# Unnecessary Shirtless Markiplier



## Joe_Bassett (Feb 7, 2016)

Just gonna drop this here...


----------



## Gumby (Feb 7, 2016)

Nice!


----------



## am_hammy (Feb 7, 2016)

That smirk is like "heeeey look at me. I'm in a towel."

Like an old spice commercial. I like it. He's a very proportioned drawing as well. Good eye!


----------



## Greimour (Feb 7, 2016)

Haha, I am sure he would be flattered. I wonder if he is really that ripped though. If playing games all the time gets someone in that shape, I must be doing something wrong ^_^

Nice picture, and an oddly good likeness. ^_^


----------



## Joe_Bassett (Feb 7, 2016)

Greimour said:


> Haha, I am sure he would be flattered. I wonder if he is really that ripped though. If playing games all the time gets someone in that shape, I must be doing something wrong ^_^
> 
> Nice picture, and an oddly good likeness. ^_^


He's actually been doing rock climbing to get into shape, he posts quite a few pictures on twitter and facebook about it.


----------



## Greimour (Feb 7, 2016)

GuitarHiro97 said:


> He's actually been doing rock climbing to get into shape, he posts quite a few pictures on twitter and facebook about it.

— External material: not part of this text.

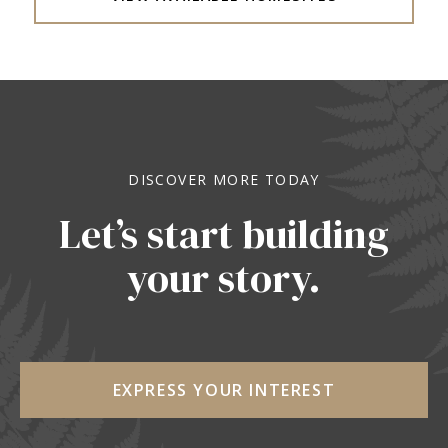
DISCOVER MORE TODAY
Let’s start building
your story.
EXPRESS YOUR INTEREST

Oh? Gaming + Rock Climbing. Someone I would definitely get along with ^_^


----------



## Joe_Bassett (Feb 7, 2016)

Just added JackSepticEye to the Pantheon of Shirtless Youtubers:


I'll probably add more youtubers


----------



## Firemajic (Feb 9, 2016)

hahaaa, you manage to give your sketches "Attitude".. love that...


----------



## InkwellMachine (Feb 9, 2016)

That's pretty cool, man. If you add Arin and Danny from Game Grumps, I'll be all over it. It'd be nice to see a couple of not-ripped dudes in there. :b


----------



## Reichelina (Apr 5, 2016)

GuitarHiro97 said:


> Just added JackSepticEye to the Pantheon of Shirtless Youtubers:
> View attachment 11866
> 
> I'll probably add more youtubers



Can you introduce me? LOL.


----------